My issue is, it’s 2015 now… we have a robot tweeting on Mars. Photography (and self acceptance) has evolved far beyond this, yet… we’re still trying to distort our images beyond recognition, to be fairer.
With social media being (probably) the greatest influencer on what we perceive to be “beautiful”, “cool”or”acceptable”, our washed out pics do seem to get more likes than others, so this must be because the audience perceives us as prettier when we are fairer.
And no this not new to any of us, it falls perfectly in place with the age-old societal indoctrination that beauty is associated to fair skin. I watched a Snow White play recently with my daughter and watching it as an adult, it became quite disturbing. I realized that it is doing a good job at teaching toddlers “Mirror, mirror on the wall… who is the fairest of us all”… and obsessively highlights the plight of a crazy witch obsessed with being the “fairest” and most beautiful to the point that she literally shattered to death.
Yes I am aware that there is a bit of historical language context that could be considered here i.e “fair” being used as a term of beauty, but try explaining that to a 4 year old and then having the main character’s claim to fame being that she is extra-ordinarily pale? A bit of an awkward overlap, right?
I left there thinking:
a) what was I thinking bringing my kid to watch this, bad parenting Lisa!
b) I freaked out because my 4 year old now developed a preference for skin colour (to which she was previously colour blind) and suddenly did not like darker animated characters and so chocolate barbie has been feeling lonely and she refuses to be the yellow Power Ranger.
Then we have years of cosmetic brainwash happening although they have become masters at making the whole “fairer is prettier” thing more and more subtle. Over the years we have witnessed countless black models’ complexions being distorted to appear lighter by white-washing them (Beyonce we saw you, well barely… lol). Skin lightening products are a gold mine and obsessively so in the brown skinned Indian and African-American communities.
As a brown skinned girl, I am well aware of my fellow brown skinned girls who bleach their skin, risking chemical burns to get it lighter. Suddenly Snow White is just the privileged villain and we can empathize with the witch. Thankfully, our mirrors do not speak. lol
And so today we have Instagram to help make this white-washing effect a little easier (less “burny”) and so we’re obsessively lightening our beautiful darker shades of skin, just as Danity Kane’s Dawn Richards tweeted after being attacked by her fans for suspiciously bleaching her skin after a photoshoot- “Filter is the New Bleach”.
So what is it that am I trying to say here— let’s abandon filters? Nope. That’s a ridiculous request… we thrive on likes and comments and general interest from others in our lives— with some research even proving that filtered photos are more likely to be viewed than unfiltered.

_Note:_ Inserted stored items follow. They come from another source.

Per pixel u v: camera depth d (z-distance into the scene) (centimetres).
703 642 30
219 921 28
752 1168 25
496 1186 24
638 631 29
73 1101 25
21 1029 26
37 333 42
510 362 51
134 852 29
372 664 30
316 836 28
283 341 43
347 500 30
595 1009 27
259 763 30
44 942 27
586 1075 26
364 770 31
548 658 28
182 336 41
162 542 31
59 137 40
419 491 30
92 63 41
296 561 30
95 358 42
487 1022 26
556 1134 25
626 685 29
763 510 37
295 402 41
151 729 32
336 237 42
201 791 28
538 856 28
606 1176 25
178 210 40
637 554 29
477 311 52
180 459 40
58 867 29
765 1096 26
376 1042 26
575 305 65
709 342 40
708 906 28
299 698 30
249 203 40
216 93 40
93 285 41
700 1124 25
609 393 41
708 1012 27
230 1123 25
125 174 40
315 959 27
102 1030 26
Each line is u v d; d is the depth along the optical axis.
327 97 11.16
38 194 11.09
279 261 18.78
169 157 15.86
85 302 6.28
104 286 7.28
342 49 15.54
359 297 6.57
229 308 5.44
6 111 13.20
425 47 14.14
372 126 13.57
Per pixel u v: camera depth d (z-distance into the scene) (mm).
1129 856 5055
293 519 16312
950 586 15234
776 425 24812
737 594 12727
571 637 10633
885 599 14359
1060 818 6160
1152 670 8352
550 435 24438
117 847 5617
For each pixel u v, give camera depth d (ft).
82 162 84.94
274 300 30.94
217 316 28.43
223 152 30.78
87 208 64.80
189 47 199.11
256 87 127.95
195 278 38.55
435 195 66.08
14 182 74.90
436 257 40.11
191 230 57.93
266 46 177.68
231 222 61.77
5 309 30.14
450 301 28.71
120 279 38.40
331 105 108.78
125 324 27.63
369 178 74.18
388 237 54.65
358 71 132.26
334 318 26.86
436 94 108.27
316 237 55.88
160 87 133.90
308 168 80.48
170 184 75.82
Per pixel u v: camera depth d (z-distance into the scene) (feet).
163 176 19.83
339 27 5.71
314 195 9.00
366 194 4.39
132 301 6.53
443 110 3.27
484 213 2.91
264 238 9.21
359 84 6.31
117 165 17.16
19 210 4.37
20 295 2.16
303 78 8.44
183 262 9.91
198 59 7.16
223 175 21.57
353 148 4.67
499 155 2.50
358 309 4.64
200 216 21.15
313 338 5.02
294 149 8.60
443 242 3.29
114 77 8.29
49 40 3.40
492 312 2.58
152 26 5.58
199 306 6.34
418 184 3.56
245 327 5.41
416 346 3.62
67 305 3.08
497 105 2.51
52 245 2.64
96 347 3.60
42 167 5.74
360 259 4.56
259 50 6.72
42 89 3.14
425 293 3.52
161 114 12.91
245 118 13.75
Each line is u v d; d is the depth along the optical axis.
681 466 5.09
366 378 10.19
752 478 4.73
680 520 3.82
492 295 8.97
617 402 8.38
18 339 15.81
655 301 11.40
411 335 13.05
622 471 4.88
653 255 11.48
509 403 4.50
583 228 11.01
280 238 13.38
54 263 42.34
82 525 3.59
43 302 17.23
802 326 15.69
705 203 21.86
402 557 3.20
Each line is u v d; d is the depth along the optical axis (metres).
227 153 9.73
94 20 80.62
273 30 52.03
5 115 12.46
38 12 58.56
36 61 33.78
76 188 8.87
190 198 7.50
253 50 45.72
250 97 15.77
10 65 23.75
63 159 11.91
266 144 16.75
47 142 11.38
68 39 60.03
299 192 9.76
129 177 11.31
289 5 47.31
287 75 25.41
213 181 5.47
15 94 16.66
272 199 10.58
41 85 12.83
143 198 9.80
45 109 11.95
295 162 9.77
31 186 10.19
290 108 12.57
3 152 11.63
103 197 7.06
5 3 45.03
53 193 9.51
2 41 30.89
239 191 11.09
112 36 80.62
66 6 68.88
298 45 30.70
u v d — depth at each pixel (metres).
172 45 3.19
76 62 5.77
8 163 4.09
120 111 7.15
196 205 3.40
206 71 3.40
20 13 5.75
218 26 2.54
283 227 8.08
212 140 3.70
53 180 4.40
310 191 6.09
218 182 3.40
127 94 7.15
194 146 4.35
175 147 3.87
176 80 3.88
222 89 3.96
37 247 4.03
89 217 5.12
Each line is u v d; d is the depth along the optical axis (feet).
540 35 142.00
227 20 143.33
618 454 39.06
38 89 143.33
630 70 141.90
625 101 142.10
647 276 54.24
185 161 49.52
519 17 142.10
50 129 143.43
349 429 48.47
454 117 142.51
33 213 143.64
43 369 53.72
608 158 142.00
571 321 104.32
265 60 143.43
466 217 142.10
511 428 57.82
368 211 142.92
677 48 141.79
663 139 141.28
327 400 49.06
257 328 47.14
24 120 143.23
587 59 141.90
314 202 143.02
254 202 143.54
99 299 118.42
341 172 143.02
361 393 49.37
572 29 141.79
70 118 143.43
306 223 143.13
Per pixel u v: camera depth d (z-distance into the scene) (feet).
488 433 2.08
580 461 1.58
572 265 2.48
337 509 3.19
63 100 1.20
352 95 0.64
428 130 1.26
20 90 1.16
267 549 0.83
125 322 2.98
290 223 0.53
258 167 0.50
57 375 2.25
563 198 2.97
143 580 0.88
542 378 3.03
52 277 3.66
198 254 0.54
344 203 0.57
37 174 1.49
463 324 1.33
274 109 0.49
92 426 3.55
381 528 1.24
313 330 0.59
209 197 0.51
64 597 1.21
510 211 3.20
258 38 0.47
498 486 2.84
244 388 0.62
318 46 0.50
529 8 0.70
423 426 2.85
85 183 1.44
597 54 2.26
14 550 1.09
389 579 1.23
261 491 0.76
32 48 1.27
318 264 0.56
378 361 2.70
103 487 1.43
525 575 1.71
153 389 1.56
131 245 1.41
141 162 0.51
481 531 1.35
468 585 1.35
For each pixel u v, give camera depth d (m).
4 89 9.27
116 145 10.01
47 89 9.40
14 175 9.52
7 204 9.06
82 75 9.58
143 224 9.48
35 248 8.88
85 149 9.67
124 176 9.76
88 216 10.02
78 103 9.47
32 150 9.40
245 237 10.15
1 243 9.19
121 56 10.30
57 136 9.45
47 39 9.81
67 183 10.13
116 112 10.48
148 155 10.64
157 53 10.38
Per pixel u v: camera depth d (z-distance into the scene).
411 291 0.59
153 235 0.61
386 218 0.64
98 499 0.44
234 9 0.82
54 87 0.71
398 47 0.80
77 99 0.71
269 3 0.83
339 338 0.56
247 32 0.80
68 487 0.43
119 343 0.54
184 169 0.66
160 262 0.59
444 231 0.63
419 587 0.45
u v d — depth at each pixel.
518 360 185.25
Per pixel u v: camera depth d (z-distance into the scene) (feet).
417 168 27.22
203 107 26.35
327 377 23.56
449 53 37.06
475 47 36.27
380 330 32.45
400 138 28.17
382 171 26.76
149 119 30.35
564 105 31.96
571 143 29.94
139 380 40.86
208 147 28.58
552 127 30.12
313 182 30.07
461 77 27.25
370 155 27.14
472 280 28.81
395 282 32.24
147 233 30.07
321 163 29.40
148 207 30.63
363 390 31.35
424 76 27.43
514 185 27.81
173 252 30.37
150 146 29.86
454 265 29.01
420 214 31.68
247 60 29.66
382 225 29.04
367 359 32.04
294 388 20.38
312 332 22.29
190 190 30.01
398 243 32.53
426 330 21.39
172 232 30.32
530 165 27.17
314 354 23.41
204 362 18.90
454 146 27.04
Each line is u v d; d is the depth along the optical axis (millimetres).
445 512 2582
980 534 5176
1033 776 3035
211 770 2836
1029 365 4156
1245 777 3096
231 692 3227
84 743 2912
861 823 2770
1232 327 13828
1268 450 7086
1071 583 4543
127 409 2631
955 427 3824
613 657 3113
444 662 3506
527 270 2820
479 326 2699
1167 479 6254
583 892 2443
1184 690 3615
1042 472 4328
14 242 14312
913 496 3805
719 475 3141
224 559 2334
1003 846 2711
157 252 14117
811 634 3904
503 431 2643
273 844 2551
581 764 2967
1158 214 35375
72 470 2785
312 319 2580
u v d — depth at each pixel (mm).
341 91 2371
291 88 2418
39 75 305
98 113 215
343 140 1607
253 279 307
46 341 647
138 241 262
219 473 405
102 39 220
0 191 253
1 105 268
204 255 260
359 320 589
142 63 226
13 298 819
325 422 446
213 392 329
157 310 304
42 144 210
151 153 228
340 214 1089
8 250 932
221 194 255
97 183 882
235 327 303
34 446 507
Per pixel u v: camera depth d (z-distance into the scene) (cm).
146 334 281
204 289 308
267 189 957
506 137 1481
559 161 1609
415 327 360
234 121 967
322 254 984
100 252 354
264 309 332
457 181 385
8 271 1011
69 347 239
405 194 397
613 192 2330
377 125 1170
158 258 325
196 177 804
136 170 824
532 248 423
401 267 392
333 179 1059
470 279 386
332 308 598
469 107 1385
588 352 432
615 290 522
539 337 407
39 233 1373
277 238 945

I do believe that filters can be a really cool tool for enhancing your photographs, I just think there needs to perhaps be better options to choose from that are accommodating towards people of colour because there is a huge difference between filters that can be used to eliminate blemishes on your skin and those that place you under a new racial category.
On the other hand – WE are responsible for creating what is accepted as “beautiful” or not… we’re on the opposite ends of each others photographs giving away the likes, perhaps we need to also start to change the societal norm of “Insta” beauty and take the filters off our own eyes.
I am personally tired of trying to decide whether I am Jackson 5 Michael or like… Liberian Girl Michael. We should be proud and enhance our brown skin, showcasing the rich colours we posses because that’s beautiful too.